Approvato il bilancio del Milan, Berlusconi mette di nuovo mano al portafoglio

Il patron dei rossoneri costretto a ripianare il bilancio del club per più di 67 milioni


L’assemblea degli azionisti del Milan ha approvato oggi il bilancio per l’anno solare 2011. Le perdite sono state pari a 67,3 milioni di euro, in lieve miglioramento rispetto ai 69,8 milioni dello scorso anno, ma ben superiori a quelle del 2009, quando grazie alla cessione di Kakà al Real Madrid i rossoneri si avvicinarono al pareggio per la prima volta nel decennio. Come al solito dunque, il patron Berlusconi è stato costretto a ripianare i conti tramite la controllata Fininvest. Questo il testo del comunicato ufficiale emesso dal club di via Turati:

“Le Assemblee degli Azionisti di A.C. Milan S.p.A., Milan Entertainment S.r.l. e Milan Real Estate S.p.A. hanno approvato oggi i rispettivi bilanci dell’esercizio 1/1-31/12/2011. E’ stato presentato inoltre il bilancio consolidato in ottemperanza alle vigenti disposizioni introdotte dal manuale Licenze UEFA. Il valore netto della produzione del Gruppo Milan ammonta a 266,8 milioni di euro in aumento rispetto al precedente esercizio (253,2 milioni di euro). Il risultato consolidato è pari a 67,3 milioni di euro di perdita contro i 69,8 milioni di perdita dell’anno 2010”.
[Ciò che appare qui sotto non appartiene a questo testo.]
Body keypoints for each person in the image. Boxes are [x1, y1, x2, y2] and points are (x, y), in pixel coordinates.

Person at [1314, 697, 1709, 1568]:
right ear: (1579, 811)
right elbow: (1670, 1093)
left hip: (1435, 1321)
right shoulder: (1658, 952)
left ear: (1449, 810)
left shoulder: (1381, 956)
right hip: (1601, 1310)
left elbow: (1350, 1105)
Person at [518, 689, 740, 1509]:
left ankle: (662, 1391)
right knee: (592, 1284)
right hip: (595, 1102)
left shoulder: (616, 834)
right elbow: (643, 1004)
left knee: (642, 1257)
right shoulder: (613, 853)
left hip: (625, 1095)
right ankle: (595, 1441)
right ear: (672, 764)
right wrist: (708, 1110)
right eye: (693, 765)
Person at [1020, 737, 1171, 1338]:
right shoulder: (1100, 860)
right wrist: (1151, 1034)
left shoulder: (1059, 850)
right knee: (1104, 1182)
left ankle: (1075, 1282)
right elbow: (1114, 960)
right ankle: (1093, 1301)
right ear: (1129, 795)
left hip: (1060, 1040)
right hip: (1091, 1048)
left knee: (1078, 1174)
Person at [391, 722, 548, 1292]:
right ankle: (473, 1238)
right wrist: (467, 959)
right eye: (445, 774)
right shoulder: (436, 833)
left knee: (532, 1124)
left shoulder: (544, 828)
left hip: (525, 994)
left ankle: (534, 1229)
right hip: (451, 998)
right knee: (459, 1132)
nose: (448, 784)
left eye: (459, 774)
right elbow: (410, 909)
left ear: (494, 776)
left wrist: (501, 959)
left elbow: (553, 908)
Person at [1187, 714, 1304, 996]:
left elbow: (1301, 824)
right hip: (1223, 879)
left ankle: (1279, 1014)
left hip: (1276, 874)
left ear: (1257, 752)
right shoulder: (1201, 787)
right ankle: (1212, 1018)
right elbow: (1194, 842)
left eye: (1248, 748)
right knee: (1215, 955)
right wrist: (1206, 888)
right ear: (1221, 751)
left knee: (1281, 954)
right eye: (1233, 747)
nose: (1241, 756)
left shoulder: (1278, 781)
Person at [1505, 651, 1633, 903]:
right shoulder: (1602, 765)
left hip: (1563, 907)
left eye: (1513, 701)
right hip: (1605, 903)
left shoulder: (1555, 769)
Nel corso dell’assemblea dei soci sono state anche confermate le varie cariche dell’organigramma societario. Adriano Galliani è stato rinominato vice-presidente vicario e amministratore delegato del club. Silvio Berlusconi resta invece presidente onorario. Sono stati inoltre nominati all’unanimità anche gli otto membri del Consiglio di Amministrazione: Barbara Berlusconi, Paolo Berlusconi, Pasquale Cannatelli, Leandro Cantamessa, Alfonso Cefaliello, Giancarlo Foscale, Adriano Galliani e Antonio Marchesi. Al termine dell’incontro Galliani ha commentato:

“Le perdite sono state coperte interamente da Fininvest. Ringrazio la passione del presidente, anche se siamo primi per i diritti commerciali. I diritti tv dipendono dalla UEFA e dalla Lega e con la legge Melandri qualcosa abbiamo perso dal precedente esercizio. Tutta la perdita del calcio italiano è in capo a Milan, Inter, Juventus e Roma. Nel calcio le grandi devono dividere i ricavi anche con le altre squadre e questa è un’anomalia. Senza Fininvest non potremmo essere un’eccellenza sportiva nel mondo”.


Secondo le voci che circolano, la società sarebbe stata però meno entusiasta che in altre occasioni di effettuare il pesante esborso di denaro, cosa che potrebbe costringere al mancato rinnovo della maggior parte dei contratti in scadenza al termine della stagione, mossa che consentirebbe di risparmiare quasi una cinquantina di milioni.